Keempat, the rise of the moderates. Anak-anak muda saat ini lebih moderat. Mereka semakin enggan bicara soal yang muluk-muluk, dan lebih menyukai bicara hal-hal yang dekat dengan kehidupan sehari-hari. Pandangan politik mereka tidak lagi ekstrem seperti katakanlah generasi bunga (flowers generation) pada era 1960-an.

Kelima, 'inner circle' brands. Anak muda saat ini tidak lagi naif dan gampang dibujuk. Perusahaan harus mampu merebut hati anak muda ini dan bisa masuk ke dalam lingkaran dalam mereka.

Studi terakhir dari Opinionpanel menemukan bahwa anak muda hanya mau paling banyak menjadikan 20 merek sebagai 'teman' mereka dalam Facebook mereka. Merek-merek ini, misalnya, adalah Sony, H&M, dan Apple.

Keenam, it's cool to be a suit. Dulu, anak muda memandang para profesional bisnis dengan setelan lengkapnya sebagai pekerjaan yang tidak 'keren'. Lihat saja sewaktu perusahaan dotcom tumbuh marak sekitar 10 tahun lalu, para karyawannya lebih banyak yang berpakaian kasual.

Namun, saat ini anak muda tidak lagi merasa jengah ketika harus berpakaian rapi. Ini tidak terlepas dari pengaruh berbagai hal.

Tren ketujuh adalah youth turn off the box.

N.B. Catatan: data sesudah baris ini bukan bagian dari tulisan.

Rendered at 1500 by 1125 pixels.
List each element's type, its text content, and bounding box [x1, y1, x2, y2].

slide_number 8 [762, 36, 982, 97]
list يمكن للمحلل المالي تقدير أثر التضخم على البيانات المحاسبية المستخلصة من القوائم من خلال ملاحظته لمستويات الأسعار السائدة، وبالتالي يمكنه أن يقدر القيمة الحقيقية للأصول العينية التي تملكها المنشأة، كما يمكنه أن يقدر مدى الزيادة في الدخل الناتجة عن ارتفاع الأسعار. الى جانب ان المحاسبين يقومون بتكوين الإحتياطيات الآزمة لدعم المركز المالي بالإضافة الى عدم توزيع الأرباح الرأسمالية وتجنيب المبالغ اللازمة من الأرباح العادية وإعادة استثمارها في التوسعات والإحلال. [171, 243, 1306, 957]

Anak muda sekarang merupakan generasi pertama yang punya banyak pilihan terhadap media apa yang akan mereka konsumsi. Media televisi, walaupun tetap penting, tetapi peranannya semakin berkurang. Media seperti Facebook, MySpace, Nintendo Wii, atau sekadar kumpul-kumpul dengan temannya menjadi pesaing televisi dalam menarik perhatian anak muda.

Terlebih, sebuah studi menunjukkan bahwa 25% murid SMA terlibat aktif di media lain (komputer, PlayStation) ketika mereka menonton televisi. Stasiun televisi juga semakin banyak. Maka, para pemasar harus berupaya masuk ke media-media alternatif selain televisi tadi untuk melakukan engagement dengan anak muda.